## TESTO DI PARTENZA
22 settembre 2024
XXV Domenica del Tempo Ordinario B
Mc 9,30-37
Il brano di Vangelo che abbiamo ascoltato domenica scorsa (Mc 8,27-35) si pone, nel racconto di Marco, come uno spartiacque: Pietro aveva sì riconosciuto in Gesù il Messia atteso da Israele, ma, con il suo rimprovero (Mc 8,32), aveva mostrato di non avere un’attesa diversa da quella di tutto il popolo, ossia l’attesa di un Messia potente e liberatore, un Messia forte e capace di liberarli dall’invasore romano.
Nella seconda parte del Vangelo, che inizia proprio con quell’episodio, Gesù concentra tutta la sua attenzione e la sua premura nel fare una cosa soltanto, nell’istruire i suoi discepoli sulla sua vera identità, sullo stile della sua missione. Diminuiscono i miracoli, e Gesù sta soprattutto con i suoi, mentre si incammina verso Gerusalemme.
Così inizia il brano di oggi (Mc 9,30-37): Gesù e i discepoli attraversano la Galilea, ma Gesù fa in modo che nessuno lo sappia (“Egli non voleva che alcuno lo sapesse” - Mc 9,30), perché ha bisogno di stare con i discepoli e di rivelare loro ciò che loro ancora non comprendono, qualcosa che sarà particolarmente difficile da capire e da accettare: la sua morte e la sua risurrezione.
L’oggetto dell’insegnamento di Gesù, infatti, è uno solo, la Pasqua. Quello sarà il modo con cui Gesù si caricherà sulle spalle il male degli uomini, di ogni uomo, e sarà per tutti guarigione e salvezza; questo sarà il suo modo di essere il Messia atteso, il pastore del popolo di Dio.

## CONSEGNE DI LAVORO
A: Secondo il commento al Vangelo di Marco, qual è l'unico oggetto dell'insegnamento di Gesù?
B: Prosegui il commento al Vangelo di Marco a partire dall'ultima frase riportata.

## DATI FORNITI
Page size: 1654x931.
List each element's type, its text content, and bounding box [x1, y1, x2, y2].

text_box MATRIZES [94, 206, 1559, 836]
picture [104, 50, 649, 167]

## RISPOSTE
A: La Pasqua.

B:
Gesù affronterà apertamente l’argomento per tre volte, ed ogni volta la reazione dei discepoli è quella di chi non vuole o non può capire. Oggi vediamo il secondo di questo tentativo di Gesù, dopo aver visto il primo proprio domenica scorsa, insieme alla conseguente reazione di Pietro.
Gesù, dunque, ripete l’annuncio della sua passione e della sua resurrezione (“Il Figlio dell’uomo viene consegnato nelle mani degli uomini e lo uccideranno; ma, una volta ucciso, dopo tre giorni risorgerà” - Mc 9,31). Non separa mai questi due momenti, la morte e la risurrezione, ed è questo il vero, grande insegnamento: non c’è gloria che non passi per il dono di sé, e non c’è dono di sé che non porti alla gloria.
Ma per i discepoli queste parole sono incomprensibili (Mc 9,32): non perché sia un linguaggio astruso, con parole difficili. Sono incomprensibili perché parlano di una realtà inaccettabile, una realtà troppo distante dalle idee e dall’immaginario che è radicato nelle loro menti.
I discepoli non vogliono capire, e il segno è che pur non avendo capito, non chiedono spiegazioni (“Essi però non capivano queste parole e avevano timore di interrogarlo” - Mc 9,32).
Invece di chiedere spiegazioni, i discepoli parlano di altro. È un modo per mettere a tacere la Parola della croce, per coprirla con altre parole, per non darle spazio, per dimenticarla, per non farla entrare nella propria vita. Tante delle nostre parole hanno a volte questo scopo, non di aiutarci ad entrare nel mistero della Pasqua che abita la nostra vita, ma per restarne fuori, per distrarci, per anestetizzarci un po’.
Ciò di cui parlano i discepoli è esattamente il contrario della Parola della croce. Essi parlano le parole della grandezza, del potere, di chi fra loro è più importante (“avevano discusso tra loro chi fosse più grande” - Mc 9,34): danno voce ai desideri profondi che orientano la loro vita.
Gesù però, a differenza dei discepoli, non ha paura di interrogarli ed è lui a chiedere spiegazioni di quello di cui stavano parlando (“chiese loro: «Di che cosa stavate discutendo per la strada?” - Mc 9,33).
La risposta dei discepoli alla domanda di Gesù è il silenzio (“Ed essi tacevano” – Mc 9,34): non avendo ascoltato la Parola della croce, non hanno parole vere e “corrette”, come quelle che abbiamo viste pronunciate dall’uomo guarito del Vangelo di due domeniche fa (Mc 7,35).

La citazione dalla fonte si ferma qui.